# **Decision Tree**

A Decision Tree is a supervised learning algorithm used for classification and regression tasks. It creates a tree-like structure where decisions are made based on feature values. 

---

## **1. Core Concepts**

### **a. Root Node**
- The topmost node in the tree.  
- Represents the entire dataset and is split into child nodes based on the best attribute.

### **b. Splitting**
- The process of dividing the dataset into subsets based on a specific feature and its threshold value.  
- Splitting continues recursively to build the tree.

### **c. Decision Node**
- A node that represents a decision to further split the dataset based on a feature value.

### **d. Leaf Node**
- The terminal node of the tree, representing the final output or class label.  
- No further splitting occurs at this point.

### **e. Branch**
- A sub-section of the tree that connects nodes and shows the path from a parent node to its child node(s).

### **f. Parent and Child Nodes**
- **Parent Node**: A node that is split into child nodes.  
- **Child Node**: A node derived from splitting a parent node.

---

## **2. Attribute Selection Measures (ASM)**

Attribute selection measures are used to determine the best feature for splitting at each step. Common ASMs include:

### **a. Information Gain (IG)**
- Measures the reduction in entropy after a split.  
- Formula for entropy:  
  $$ 
  H(S) = -\sum_{i=1}^n P_i \log_2 P_i 
  $$  
  Where $P_i$ is the probability of class $i$.  
- Information Gain:  
  $$ 
  IG(S, A) = H(S) - \sum_{v \in A} \frac{|S_v|}{|S|} H(S_v) 
  $$  
  Where $S_v$ is the subset after splitting on attribute $A$.

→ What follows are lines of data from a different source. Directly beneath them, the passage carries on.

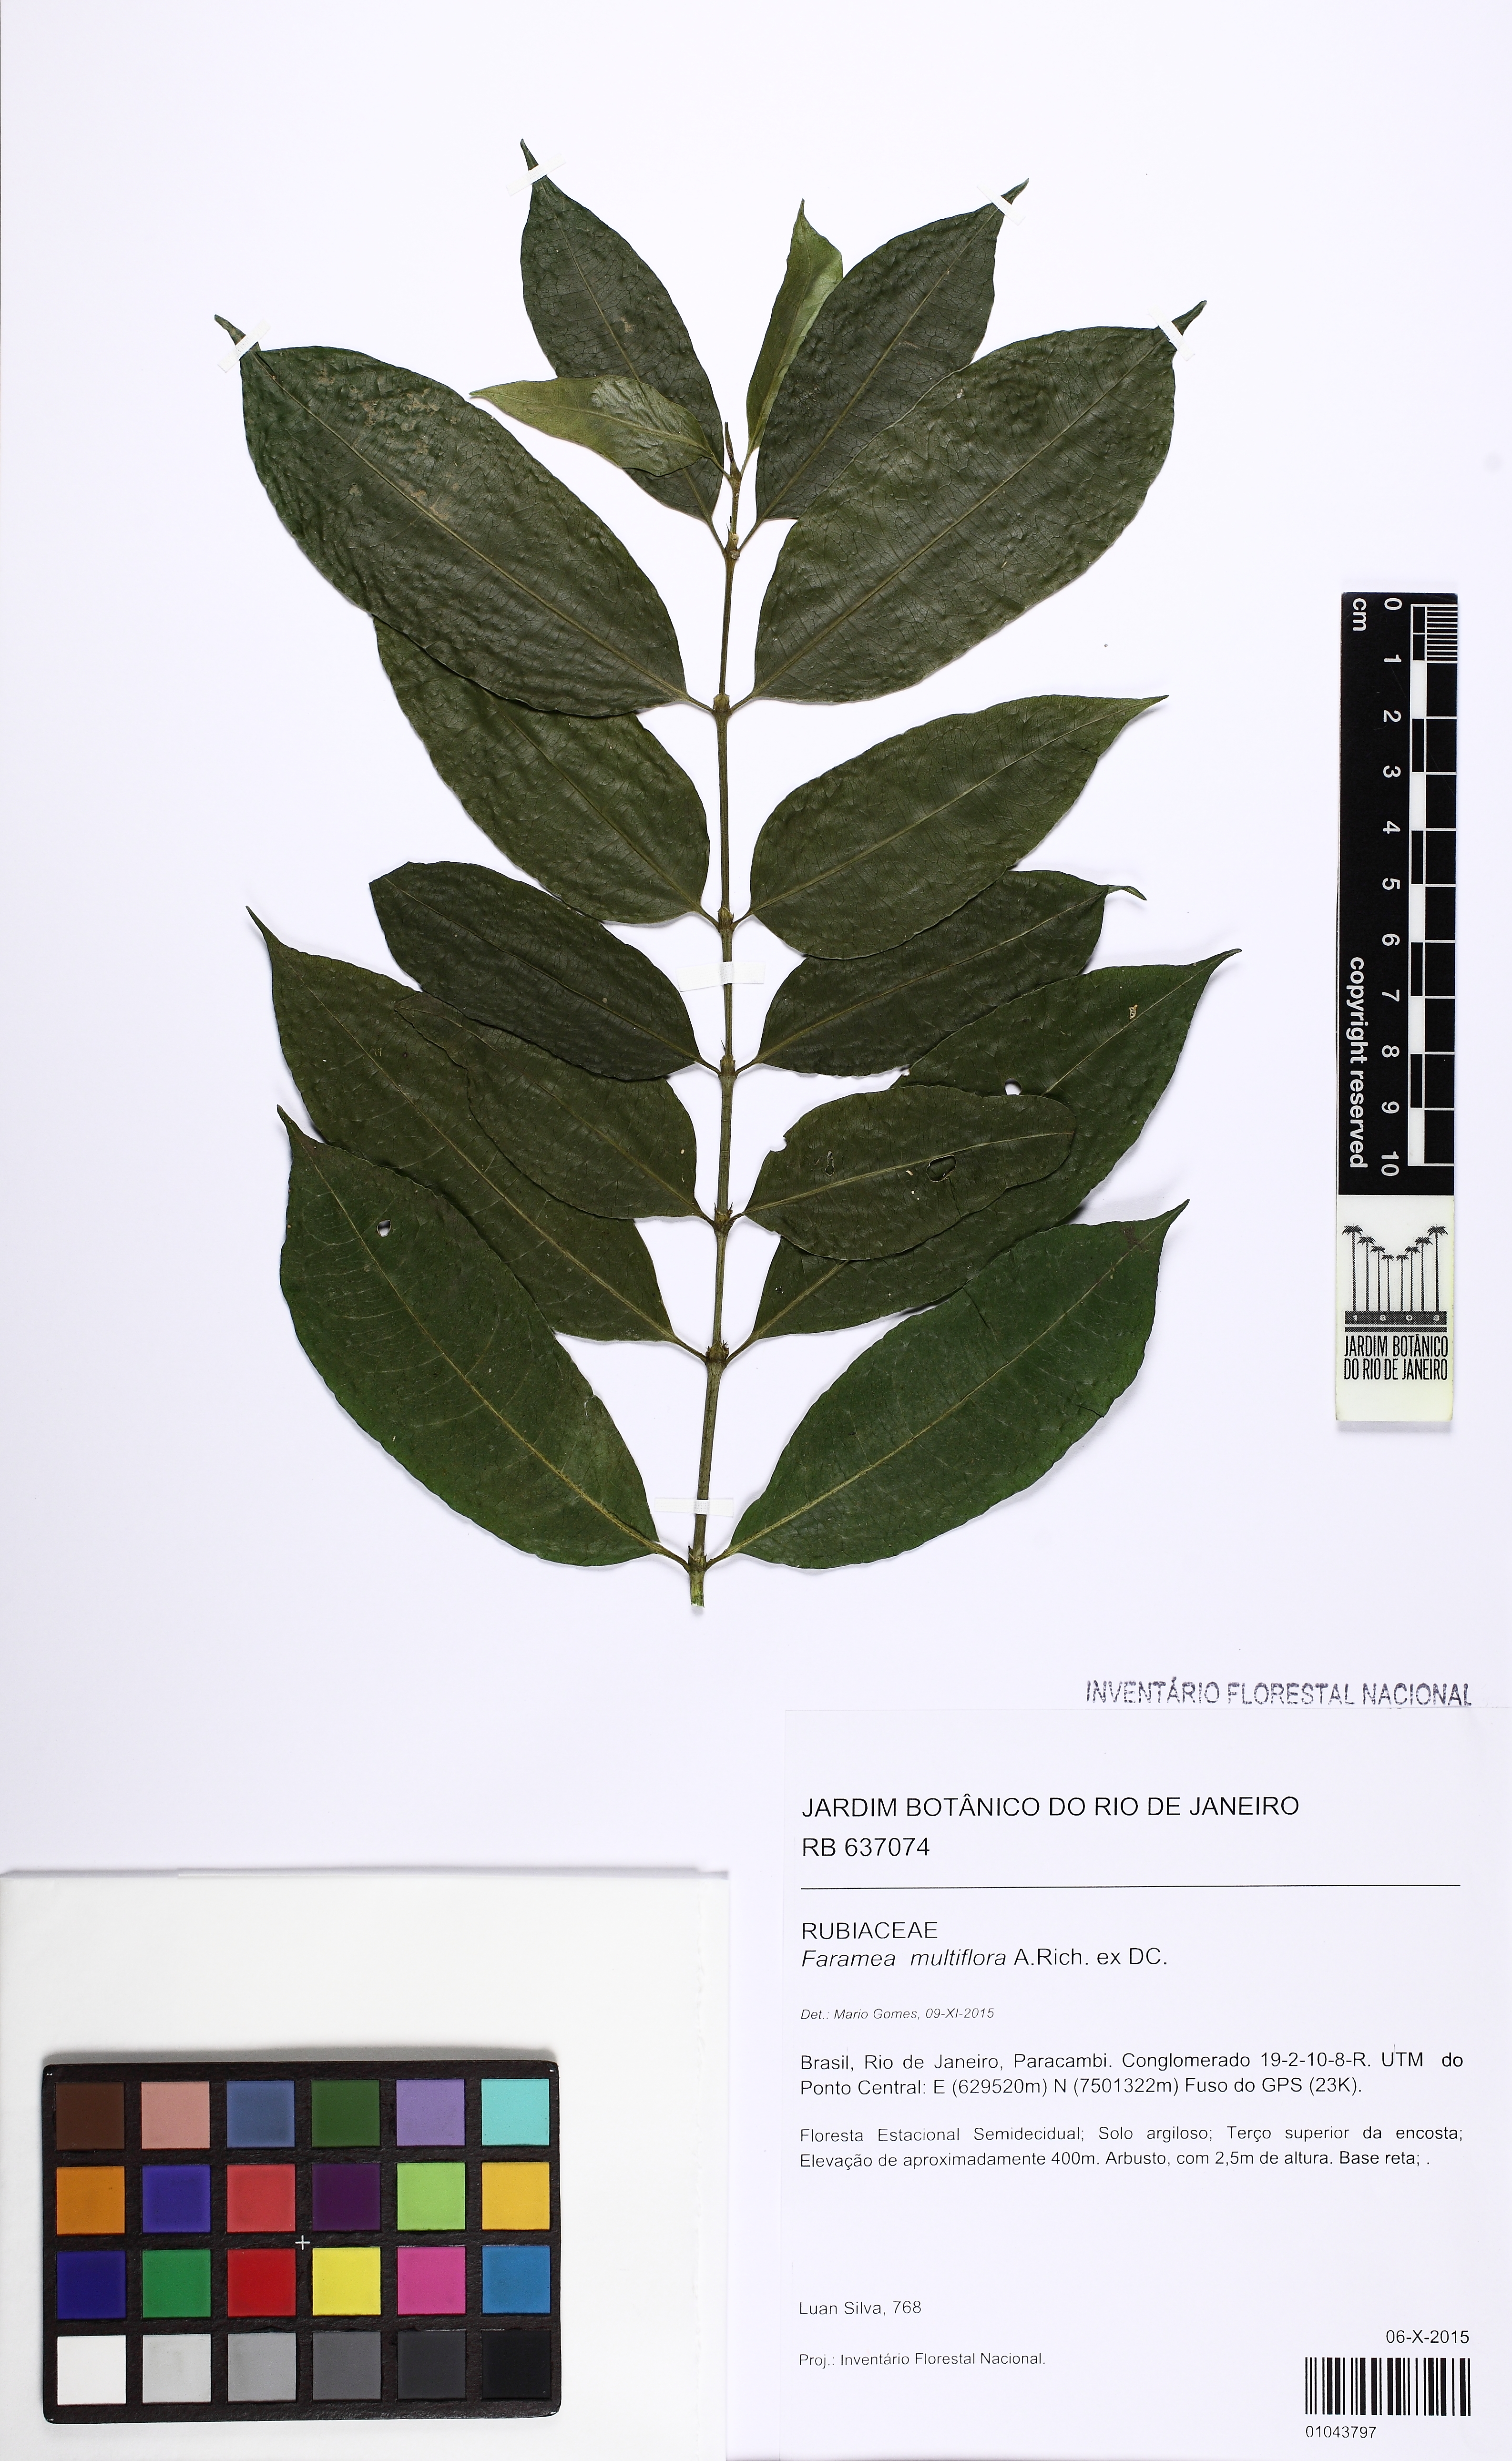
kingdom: Plantae
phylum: Tracheophyta
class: Magnoliopsida
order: Gentianales
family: Rubiaceae
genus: Faramea
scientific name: Faramea multiflora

- **When to Use**: Use when entropy-based splitting is required, common in ID3 and C4.5 algorithms.

### **b. Gini Index**
- Measures the impurity of a dataset. Lower values indicate a better split.  
- Formula:  
  $$ 
  Gini(S) = 1 - \sum_{i=1}^n (P_i)^2 
  $$  
  - $P_i$: Probability of class $i$.  
- Gini Index after a split:  
  $$ 
  Gini_{split} = \sum_{v \in A} \frac{|S_v|}{|S|} Gini(S_v) 
  $$

- **When to Use**: Gini Index is faster to compute and is commonly used in CART (Classification and Regression Trees).

---

## **3. CART Algorithm (Classification and Regression Trees)**

The CART algorithm is the backbone of decision trees.  
- **Steps**:
  1. Start with the root node containing the entire dataset.
  2. For each feature, calculate the **Gini Index** or another ASM to determine the best split.
  3. Split the dataset at the feature and value that minimizes impurity.
  4. Repeat the process recursively for each child node until a stopping condition is met (e.g., all samples belong to one class or maximum tree depth is reached).
  5. Assign leaf nodes with the majority class (for classification) or mean value (for regression).

---

## **4. Pruning**

Pruning is the process of reducing the size of a decision tree by removing nodes that do not provide significant information.  
### **a. Types of Pruning**:
- **Pre-Pruning**: Stop tree growth early based on a predefined condition (e.g., maximum depth).  
- **Post-Pruning**: Grow the full tree first and then remove nodes that do not contribute significantly to the model.

### **Advantages**:
- Prevents overfitting.  
- Improves generalization.  

---

## **5. Decision Tree Structure and Terms**

### **Summary of Key Components**:
- **Root Node**: Starting point with the full dataset.  
- **Decision Nodes**: Points where the data splits based on an attribute.  
- **Leaf Nodes**: Endpoints with a class label or regression value.  
- **Branches**: Connections between nodes showing decisions made.  
- **Parent and Child**: Hierarchical relationship between nodes.

---

## **6. Applications of Decision Trees**
- **Classification**: Spam detection, sentiment analysis, etc.  
- **Regression**: Predicting house prices, stock market trends, etc.

Decision trees are intuitive and easy to interpret, making them widely used for various machine learning tasks.